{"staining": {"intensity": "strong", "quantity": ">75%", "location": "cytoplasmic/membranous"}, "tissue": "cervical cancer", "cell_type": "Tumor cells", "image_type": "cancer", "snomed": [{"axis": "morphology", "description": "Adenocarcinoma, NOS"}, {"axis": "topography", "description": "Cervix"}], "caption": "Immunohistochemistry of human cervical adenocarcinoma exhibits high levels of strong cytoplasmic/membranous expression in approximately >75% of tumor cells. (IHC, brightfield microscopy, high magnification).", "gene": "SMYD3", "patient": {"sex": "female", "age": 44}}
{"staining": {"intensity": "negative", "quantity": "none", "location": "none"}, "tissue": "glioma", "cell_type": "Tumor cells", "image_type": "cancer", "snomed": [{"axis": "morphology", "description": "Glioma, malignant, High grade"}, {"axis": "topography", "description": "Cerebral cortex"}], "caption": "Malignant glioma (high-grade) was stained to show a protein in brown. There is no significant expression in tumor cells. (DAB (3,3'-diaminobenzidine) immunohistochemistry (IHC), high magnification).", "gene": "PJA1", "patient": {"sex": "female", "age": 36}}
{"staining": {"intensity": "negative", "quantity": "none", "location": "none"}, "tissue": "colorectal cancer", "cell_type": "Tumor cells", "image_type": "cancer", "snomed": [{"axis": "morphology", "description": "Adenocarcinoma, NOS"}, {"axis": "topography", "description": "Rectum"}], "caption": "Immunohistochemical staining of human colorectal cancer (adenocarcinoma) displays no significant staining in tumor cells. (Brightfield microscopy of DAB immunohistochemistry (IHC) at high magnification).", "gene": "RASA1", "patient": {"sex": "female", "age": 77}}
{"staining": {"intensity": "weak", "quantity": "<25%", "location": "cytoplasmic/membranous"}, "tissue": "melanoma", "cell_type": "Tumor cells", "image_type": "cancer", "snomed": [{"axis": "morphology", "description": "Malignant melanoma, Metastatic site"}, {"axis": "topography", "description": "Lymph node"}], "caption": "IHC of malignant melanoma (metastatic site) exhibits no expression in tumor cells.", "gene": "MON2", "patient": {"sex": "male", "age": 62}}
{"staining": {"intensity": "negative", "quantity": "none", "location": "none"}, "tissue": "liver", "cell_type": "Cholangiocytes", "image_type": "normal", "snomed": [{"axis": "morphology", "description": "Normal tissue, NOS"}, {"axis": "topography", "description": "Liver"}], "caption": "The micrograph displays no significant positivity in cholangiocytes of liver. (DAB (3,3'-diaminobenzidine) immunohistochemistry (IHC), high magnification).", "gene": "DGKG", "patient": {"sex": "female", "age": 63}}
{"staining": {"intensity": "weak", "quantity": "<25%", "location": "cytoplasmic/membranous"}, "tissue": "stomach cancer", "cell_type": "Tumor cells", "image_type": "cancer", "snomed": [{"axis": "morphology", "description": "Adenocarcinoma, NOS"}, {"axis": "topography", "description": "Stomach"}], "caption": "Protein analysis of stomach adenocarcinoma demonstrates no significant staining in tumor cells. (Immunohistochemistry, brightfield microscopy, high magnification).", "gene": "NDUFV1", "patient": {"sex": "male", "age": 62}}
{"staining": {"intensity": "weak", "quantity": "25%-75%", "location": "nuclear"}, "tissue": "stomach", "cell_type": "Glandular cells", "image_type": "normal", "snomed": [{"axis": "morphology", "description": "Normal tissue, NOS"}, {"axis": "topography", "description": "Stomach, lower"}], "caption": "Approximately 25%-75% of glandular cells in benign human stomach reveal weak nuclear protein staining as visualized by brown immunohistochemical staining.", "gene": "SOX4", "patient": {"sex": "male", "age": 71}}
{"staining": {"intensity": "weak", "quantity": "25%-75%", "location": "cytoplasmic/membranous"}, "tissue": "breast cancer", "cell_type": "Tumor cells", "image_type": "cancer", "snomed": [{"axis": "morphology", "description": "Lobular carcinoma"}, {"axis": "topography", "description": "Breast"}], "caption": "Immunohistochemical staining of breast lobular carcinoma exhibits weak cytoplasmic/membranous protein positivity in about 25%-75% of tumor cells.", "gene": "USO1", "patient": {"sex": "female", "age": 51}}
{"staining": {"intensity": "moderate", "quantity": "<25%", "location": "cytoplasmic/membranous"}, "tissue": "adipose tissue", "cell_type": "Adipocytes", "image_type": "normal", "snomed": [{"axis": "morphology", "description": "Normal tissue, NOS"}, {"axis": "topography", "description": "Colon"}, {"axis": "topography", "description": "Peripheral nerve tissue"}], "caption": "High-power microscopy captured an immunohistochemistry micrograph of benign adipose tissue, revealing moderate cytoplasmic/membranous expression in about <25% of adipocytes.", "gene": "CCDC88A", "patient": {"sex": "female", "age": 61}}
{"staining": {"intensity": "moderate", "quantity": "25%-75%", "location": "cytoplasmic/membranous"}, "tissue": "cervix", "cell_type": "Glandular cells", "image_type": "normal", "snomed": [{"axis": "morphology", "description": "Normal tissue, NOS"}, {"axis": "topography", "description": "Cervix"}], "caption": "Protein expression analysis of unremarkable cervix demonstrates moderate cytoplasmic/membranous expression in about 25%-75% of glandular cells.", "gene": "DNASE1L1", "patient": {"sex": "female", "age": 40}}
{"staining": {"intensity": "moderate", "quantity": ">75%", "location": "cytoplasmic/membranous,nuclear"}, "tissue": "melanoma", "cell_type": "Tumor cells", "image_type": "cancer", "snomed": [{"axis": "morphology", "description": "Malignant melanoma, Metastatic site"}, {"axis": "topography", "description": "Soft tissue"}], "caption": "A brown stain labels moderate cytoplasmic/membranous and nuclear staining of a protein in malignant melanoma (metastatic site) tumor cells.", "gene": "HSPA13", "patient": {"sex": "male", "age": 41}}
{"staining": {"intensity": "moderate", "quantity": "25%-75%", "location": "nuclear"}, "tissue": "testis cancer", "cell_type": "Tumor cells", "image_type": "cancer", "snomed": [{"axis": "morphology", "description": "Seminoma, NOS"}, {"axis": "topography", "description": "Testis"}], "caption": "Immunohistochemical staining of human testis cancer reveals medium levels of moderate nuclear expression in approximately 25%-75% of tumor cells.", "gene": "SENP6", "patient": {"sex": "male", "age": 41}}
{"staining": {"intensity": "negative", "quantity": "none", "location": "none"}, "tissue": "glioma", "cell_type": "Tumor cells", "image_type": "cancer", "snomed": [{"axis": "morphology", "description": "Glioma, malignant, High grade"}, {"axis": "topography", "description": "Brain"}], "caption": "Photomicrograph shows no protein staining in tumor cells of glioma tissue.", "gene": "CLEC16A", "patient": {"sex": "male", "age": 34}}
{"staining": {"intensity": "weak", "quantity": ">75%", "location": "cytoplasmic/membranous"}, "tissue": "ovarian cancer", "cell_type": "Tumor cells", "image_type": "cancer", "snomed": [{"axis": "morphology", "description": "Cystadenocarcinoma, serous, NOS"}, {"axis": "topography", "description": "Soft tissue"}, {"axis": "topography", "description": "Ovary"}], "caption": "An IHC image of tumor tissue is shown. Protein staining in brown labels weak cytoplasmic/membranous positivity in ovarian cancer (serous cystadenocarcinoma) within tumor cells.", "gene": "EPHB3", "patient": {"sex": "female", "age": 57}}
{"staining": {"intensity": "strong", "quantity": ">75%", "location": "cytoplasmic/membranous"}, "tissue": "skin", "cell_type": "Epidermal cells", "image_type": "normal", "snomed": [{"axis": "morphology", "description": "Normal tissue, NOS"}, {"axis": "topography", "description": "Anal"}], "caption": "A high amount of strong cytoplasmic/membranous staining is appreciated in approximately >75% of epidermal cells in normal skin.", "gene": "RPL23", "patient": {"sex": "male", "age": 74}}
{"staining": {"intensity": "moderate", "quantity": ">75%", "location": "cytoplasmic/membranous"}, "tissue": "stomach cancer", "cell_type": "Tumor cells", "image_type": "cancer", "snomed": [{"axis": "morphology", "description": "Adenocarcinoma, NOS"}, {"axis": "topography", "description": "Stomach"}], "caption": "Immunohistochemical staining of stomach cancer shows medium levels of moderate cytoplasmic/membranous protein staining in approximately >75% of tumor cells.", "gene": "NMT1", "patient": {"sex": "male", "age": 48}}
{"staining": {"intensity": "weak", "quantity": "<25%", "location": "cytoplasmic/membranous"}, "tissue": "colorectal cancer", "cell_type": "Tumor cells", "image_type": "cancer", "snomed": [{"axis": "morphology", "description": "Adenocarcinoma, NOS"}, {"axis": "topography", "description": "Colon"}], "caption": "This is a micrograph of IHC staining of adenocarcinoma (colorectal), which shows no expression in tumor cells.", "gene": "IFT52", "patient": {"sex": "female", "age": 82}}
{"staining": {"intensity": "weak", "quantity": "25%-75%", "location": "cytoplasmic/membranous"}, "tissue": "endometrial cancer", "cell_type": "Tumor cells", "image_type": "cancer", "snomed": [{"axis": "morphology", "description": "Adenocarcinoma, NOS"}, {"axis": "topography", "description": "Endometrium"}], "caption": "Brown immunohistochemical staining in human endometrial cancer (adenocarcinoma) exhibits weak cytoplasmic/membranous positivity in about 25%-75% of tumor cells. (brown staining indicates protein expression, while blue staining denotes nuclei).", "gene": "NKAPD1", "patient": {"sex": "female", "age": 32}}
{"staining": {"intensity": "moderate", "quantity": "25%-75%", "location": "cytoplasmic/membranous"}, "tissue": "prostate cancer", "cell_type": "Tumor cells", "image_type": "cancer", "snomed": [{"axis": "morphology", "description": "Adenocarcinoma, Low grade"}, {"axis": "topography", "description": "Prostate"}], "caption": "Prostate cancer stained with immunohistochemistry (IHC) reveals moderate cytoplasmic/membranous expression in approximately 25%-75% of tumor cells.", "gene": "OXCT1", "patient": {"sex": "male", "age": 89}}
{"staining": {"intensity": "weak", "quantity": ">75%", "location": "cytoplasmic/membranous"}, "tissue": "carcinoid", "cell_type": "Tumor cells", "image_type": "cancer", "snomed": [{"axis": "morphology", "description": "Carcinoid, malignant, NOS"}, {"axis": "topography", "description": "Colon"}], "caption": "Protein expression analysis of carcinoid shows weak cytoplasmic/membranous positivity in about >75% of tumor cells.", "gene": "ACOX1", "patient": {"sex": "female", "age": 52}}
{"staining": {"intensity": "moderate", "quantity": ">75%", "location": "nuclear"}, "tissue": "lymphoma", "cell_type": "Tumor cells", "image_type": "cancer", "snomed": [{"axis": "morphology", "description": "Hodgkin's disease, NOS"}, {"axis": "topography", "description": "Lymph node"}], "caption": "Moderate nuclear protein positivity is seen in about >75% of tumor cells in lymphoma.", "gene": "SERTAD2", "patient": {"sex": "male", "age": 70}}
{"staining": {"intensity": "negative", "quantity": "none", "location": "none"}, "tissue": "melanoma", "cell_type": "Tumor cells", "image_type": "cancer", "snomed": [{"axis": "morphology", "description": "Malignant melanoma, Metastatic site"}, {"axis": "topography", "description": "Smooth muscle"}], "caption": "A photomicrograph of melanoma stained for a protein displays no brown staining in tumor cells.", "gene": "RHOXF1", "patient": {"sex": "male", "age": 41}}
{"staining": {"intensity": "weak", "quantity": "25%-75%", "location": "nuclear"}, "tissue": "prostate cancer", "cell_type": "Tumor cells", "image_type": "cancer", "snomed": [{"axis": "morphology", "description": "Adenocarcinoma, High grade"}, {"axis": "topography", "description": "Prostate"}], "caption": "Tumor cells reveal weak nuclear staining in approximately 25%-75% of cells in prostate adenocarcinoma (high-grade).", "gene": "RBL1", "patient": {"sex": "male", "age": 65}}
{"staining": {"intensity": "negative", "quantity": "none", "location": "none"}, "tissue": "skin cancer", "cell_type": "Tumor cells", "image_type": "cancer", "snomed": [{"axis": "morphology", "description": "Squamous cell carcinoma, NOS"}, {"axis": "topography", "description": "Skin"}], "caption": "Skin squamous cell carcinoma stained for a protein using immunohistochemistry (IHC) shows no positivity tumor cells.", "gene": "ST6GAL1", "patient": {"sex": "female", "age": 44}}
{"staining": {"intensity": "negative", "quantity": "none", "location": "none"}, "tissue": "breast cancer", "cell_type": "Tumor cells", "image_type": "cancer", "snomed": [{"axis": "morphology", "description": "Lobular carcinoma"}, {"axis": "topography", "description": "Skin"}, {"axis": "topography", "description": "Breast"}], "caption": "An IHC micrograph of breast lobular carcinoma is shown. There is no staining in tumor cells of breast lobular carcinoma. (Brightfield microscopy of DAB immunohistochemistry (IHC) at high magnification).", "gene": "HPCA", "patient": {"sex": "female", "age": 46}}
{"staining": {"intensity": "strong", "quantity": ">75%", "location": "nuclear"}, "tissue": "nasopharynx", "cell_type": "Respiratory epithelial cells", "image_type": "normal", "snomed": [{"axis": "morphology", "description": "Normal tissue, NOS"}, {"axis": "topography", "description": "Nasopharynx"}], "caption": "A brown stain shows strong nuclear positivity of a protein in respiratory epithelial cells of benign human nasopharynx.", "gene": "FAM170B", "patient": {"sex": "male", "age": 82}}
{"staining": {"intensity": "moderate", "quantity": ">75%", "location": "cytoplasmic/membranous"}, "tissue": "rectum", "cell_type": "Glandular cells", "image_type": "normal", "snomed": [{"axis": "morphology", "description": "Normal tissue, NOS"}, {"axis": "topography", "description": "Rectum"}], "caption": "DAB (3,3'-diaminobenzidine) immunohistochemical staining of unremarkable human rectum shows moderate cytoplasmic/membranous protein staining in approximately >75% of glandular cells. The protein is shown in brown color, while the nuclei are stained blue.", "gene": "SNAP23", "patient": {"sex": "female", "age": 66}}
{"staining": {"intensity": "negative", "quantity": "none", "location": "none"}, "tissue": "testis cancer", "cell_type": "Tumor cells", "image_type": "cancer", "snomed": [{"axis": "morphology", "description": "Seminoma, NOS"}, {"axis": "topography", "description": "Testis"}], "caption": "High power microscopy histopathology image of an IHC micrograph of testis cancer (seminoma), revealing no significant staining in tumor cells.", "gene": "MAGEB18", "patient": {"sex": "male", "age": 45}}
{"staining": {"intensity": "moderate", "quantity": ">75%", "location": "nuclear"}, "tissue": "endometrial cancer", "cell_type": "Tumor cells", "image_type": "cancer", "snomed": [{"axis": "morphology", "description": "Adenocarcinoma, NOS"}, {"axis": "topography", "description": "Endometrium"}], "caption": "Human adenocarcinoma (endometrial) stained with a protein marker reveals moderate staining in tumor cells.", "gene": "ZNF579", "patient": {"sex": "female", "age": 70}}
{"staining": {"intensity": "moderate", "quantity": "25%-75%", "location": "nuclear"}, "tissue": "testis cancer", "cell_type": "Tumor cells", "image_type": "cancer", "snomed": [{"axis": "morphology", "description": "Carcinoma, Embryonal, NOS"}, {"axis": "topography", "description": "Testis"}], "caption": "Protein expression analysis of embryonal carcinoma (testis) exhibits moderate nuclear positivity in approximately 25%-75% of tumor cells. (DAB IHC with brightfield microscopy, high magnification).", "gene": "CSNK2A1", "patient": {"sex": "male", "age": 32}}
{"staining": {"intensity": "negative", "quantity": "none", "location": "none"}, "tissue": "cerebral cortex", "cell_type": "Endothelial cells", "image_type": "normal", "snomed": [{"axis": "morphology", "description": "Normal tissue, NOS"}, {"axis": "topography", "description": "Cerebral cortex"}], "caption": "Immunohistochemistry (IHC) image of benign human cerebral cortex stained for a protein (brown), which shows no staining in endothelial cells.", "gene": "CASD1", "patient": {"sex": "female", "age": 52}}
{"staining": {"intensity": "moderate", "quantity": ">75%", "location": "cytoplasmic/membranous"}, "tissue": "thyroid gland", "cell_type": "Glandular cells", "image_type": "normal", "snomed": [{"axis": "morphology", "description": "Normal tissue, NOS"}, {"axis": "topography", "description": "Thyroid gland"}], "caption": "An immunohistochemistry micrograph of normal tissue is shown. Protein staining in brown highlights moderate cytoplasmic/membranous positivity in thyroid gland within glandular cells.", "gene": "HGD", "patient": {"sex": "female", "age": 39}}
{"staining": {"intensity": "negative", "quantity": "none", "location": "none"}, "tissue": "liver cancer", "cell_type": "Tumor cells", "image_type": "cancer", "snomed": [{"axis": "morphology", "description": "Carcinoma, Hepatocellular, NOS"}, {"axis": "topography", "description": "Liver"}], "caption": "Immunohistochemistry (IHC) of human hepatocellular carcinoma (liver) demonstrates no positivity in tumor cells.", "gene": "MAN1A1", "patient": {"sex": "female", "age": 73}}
○ ○ ○ ○
◆ **Directions**: Each line holding "Soft" in the records should be copied out.

◆ **Written answer**:
{"staining": {"intensity": "moderate", "quantity": ">75%", "location": "cytoplasmic/membranous,nuclear"}, "tissue": "melanoma", "cell_type": "Tumor cells", "image_type": "cancer", "snomed": [{"axis": "morphology", "description": "Malignant melanoma, Metastatic site"}, {"axis": "topography", "description": "Soft tissue"}], "caption": "A brown stain labels moderate cytoplasmic/membranous and nuclear staining of a protein in malignant melanoma (metastatic site) tumor cells.", "gene": "HSPA13", "patient": {"sex": "male", "age": 41}}
{"staining": {"intensity": "weak", "quantity": ">75%", "location": "cytoplasmic/membranous"}, "tissue": "ovarian cancer", "cell_type": "Tumor cells", "image_type": "cancer", "snomed": [{"axis": "morphology", "description": "Cystadenocarcinoma, serous, NOS"}, {"axis": "topography", "description": "Soft tissue"}, {"axis": "topography", "description": "Ovary"}], "caption": "An IHC image of tumor tissue is shown. Protein staining in brown labels weak cytoplasmic/membranous positivity in ovarian cancer (serous cystadenocarcinoma) within tumor cells.", "gene": "EPHB3", "patient": {"sex": "female", "age": 57}}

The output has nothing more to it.